And now we are struggling generally as a community.
Who would have thought that in the year 2012 food banks would be making the headlines.
And food banks that are running out of food due to the unprecedented demand from people who are finding it more and more difficult to put bread on the table.
These aren't just people who are out of work or on benefits.
These are people in work and with families to feed and who are finding themselves losing the battle to pay the bills and meet every day, basic needs.
The Paignton-based social charity Anode's food bank in Paignton has seen cries for help soar from 75 to more than 2,000 in just 12 months.
There has been talk of one family walking from Watcombe to Paignton looking for help and of a mum who was tempted to take to shoplifting because she had been unable to feed her children.
Yep, this is Torbay in 2012 and without a doubt the picture is the same throughout the rest of the country.
Civic chairman (that's the name for the old mayor) Roger Stringer chose Anode as his adopted charity this year.
In his first three months of office, £3,000 has been raised and a firm from outside Torbay has handed in a cheque for £1,000.

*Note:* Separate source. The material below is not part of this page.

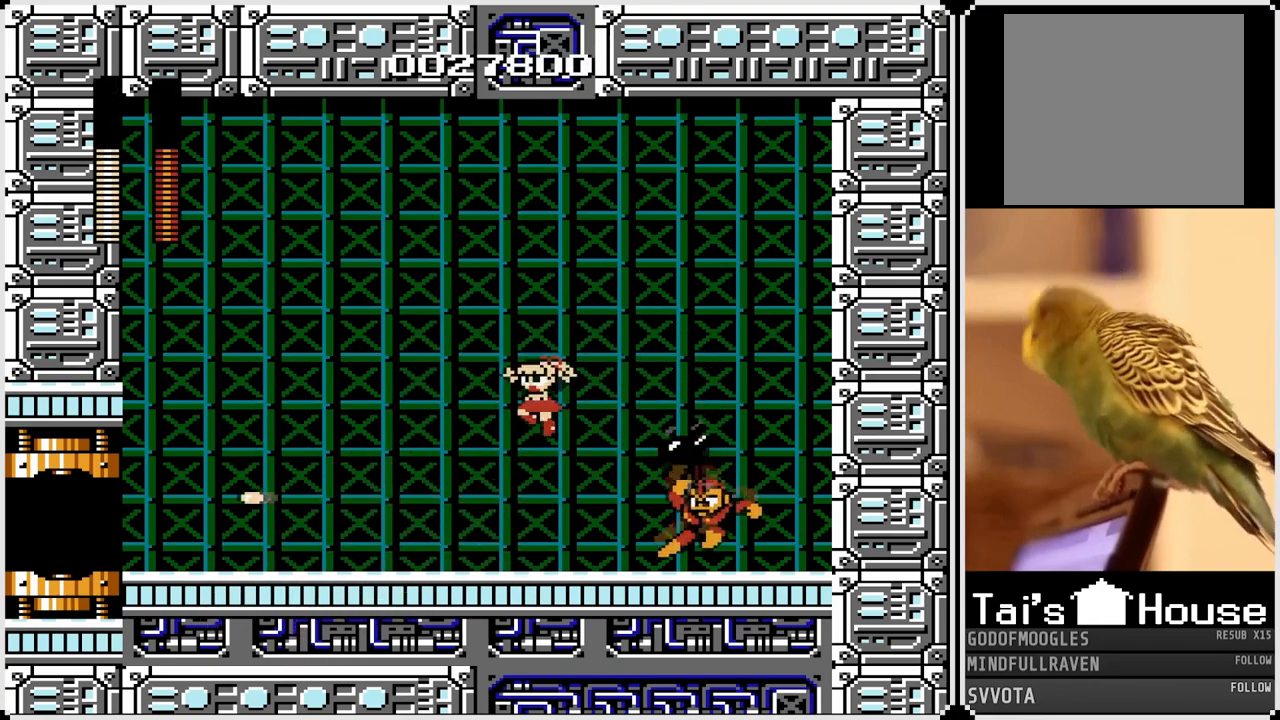
{"buttons": ["SQUARE", "DPAD_RIGHT"], "left_stick": "center", "right_stick": "center", "events": [[383, "DPAD_LEFT", "up"], [383, "DPAD_RIGHT", "down"], [400, "CROSS", "down"], [433, "SQUARE", "down"], [467, "CROSS", "up"]]}
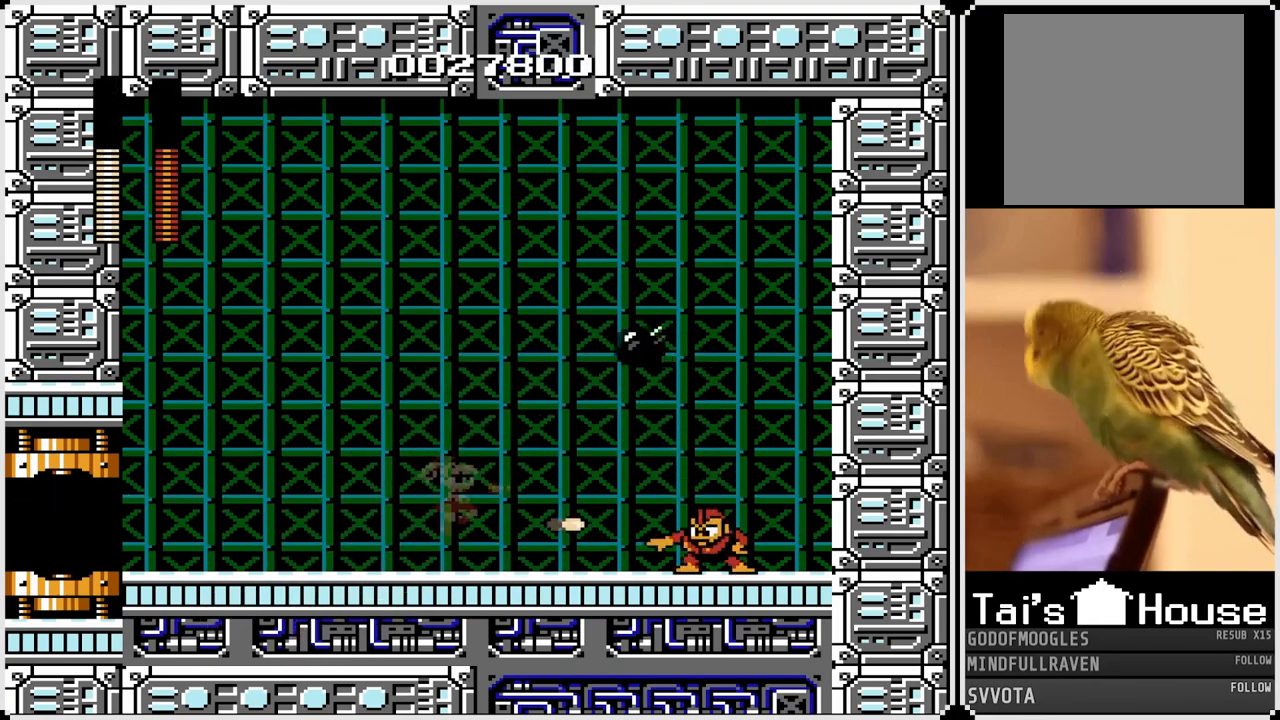
{"buttons": ["CROSS", "DPAD_RIGHT"], "left_stick": "center", "right_stick": "center", "events": [[17, "DPAD_RIGHT", "up"], [17, "SQUARE", "up"], [33, "DPAD_LEFT", "down"], [467, "DPAD_RIGHT", "down"], [483, "CROSS", "down"], [483, "DPAD_LEFT", "up"]]}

Cllr Stringer says: "I am surprised that this can happen in a Christian society and in a place like Torbay but then again I am not surprised when you see some areas where there is real deprivation.
"We have a lot of poor people. They are on low wages and there are lots of people on benefits.
"The increase in VAT hasn't helped. That effects everybody.
"We have a two-state society in Torbay. We have some people who have quite a lot of money and a lot of locals who don't.
"It is getting harder all the time. If people cannot spend, it effects the shops. It has a knock-on affect.
"I cannot seen an end to it. I think we have to get more infrastructure work going. We just need more jobs and they have to be for a decent standard of living."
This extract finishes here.